Tony Tamasi, senior vice president of content and technology at NVIDIA, said that the company spends around $1.5 billion every year in R&D related to graphics, which totals more than $10 billion in the average console life-cycle. Marketers of video games consoles, like Sony and Microsoft, just can't afford that kind of investment.
Outside of that R&D advantage, there are other reasons why consoles just can't keep up anymore.
"I'll tell you why. In the past, certainly with the first PlayStation and PS2, in that era there weren't really good graphics on the PC. Around the time of the PS2 is when 3D really started coming to the PC, but before that time 3D was the domain of Silicon Graphics and other 3D workstations. Sony, Sega, or Nintendo could invest in bringing 3D graphics to a consumer platform. In fact, the PS2 was faster than a PC," he said in an interview with PC PowerPlay.

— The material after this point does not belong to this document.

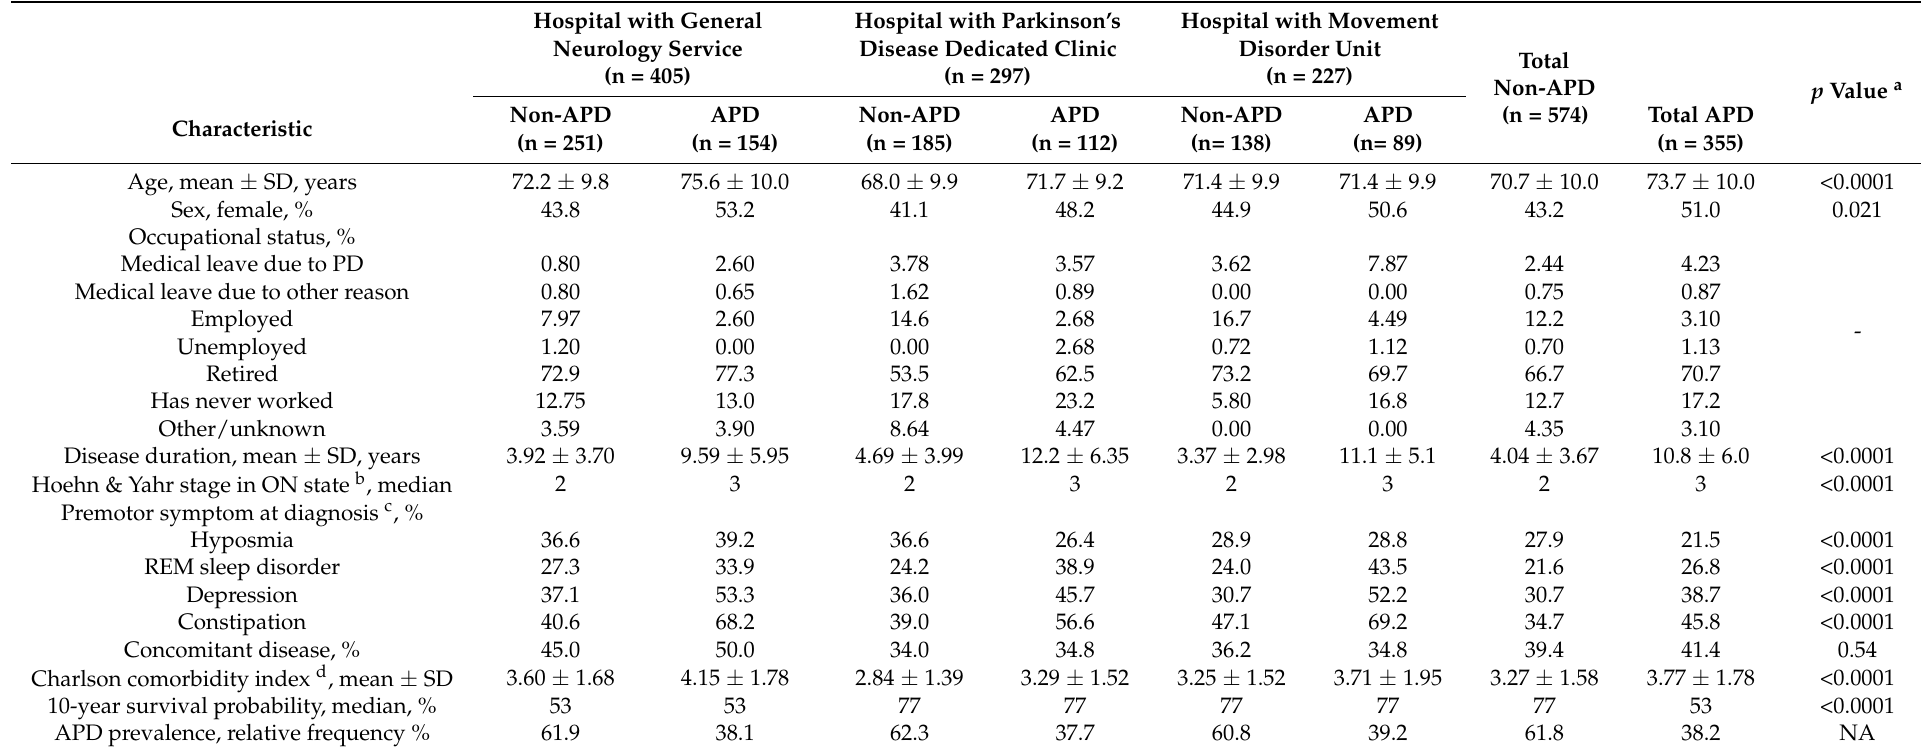
Table 2. Clinical and sociodemographic characteristics of patients with non-APD and APD, according to hospital type. Hospital with General Hospital with Parkinson’s Hospital with Neurology Service Disease Dedicated Clinic (n = 405)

By the release of the PS3 and Xbox 360, the consoles were on par with PCs, he said, but even by that time, all of the graphics innovations were coming from PC graphics companies.
Another major factor is the power requirements.

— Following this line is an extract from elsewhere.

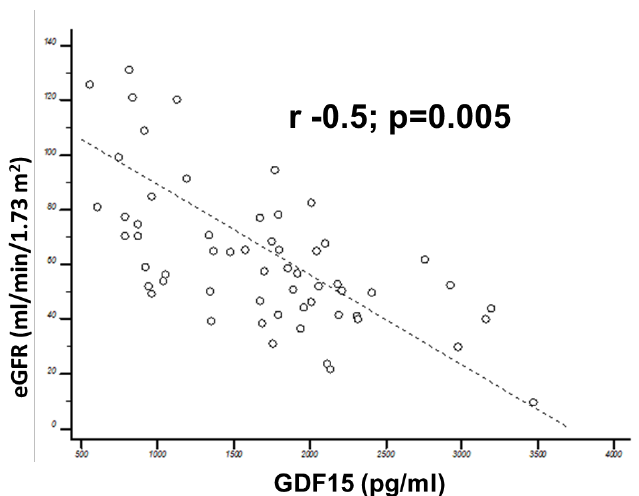
Figure 1. Correlation between Growth differentiation factor 15 (GDF15) and estimated glomerular filtration rate. Note the significant inverse relationship between renal function and GDF-15 levels.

"The most efficient architectures are from Nvidia and AMD, and you're not going to get anything that is significantly more power efficient in a console, as it's using the same core technology," Tamasi said.

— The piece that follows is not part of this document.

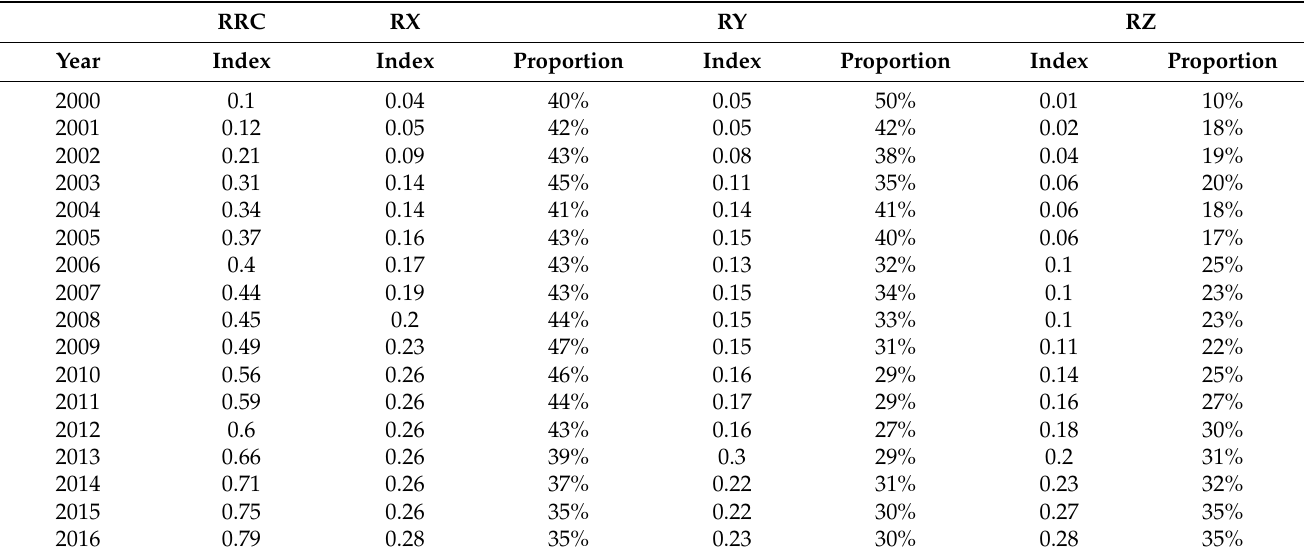
Table 2. Changes of rural restructuring index of Jianghan Plain from 2000 to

"Yet the consoles have power budgets of only 200 or 300 Watts, so they can put them in the living room, using small fans for cooling, yet run quietly and cool. And that's always going to be less capable than a PC, where we spend 250W just on the GPU. There's no way a 200W Xbox is going to be beat a 1000W PC."
On the PS4 and Xbox One, Tamasi said that while it might be possible for either console to do what a powerful PC can do now, it simple won't last very long.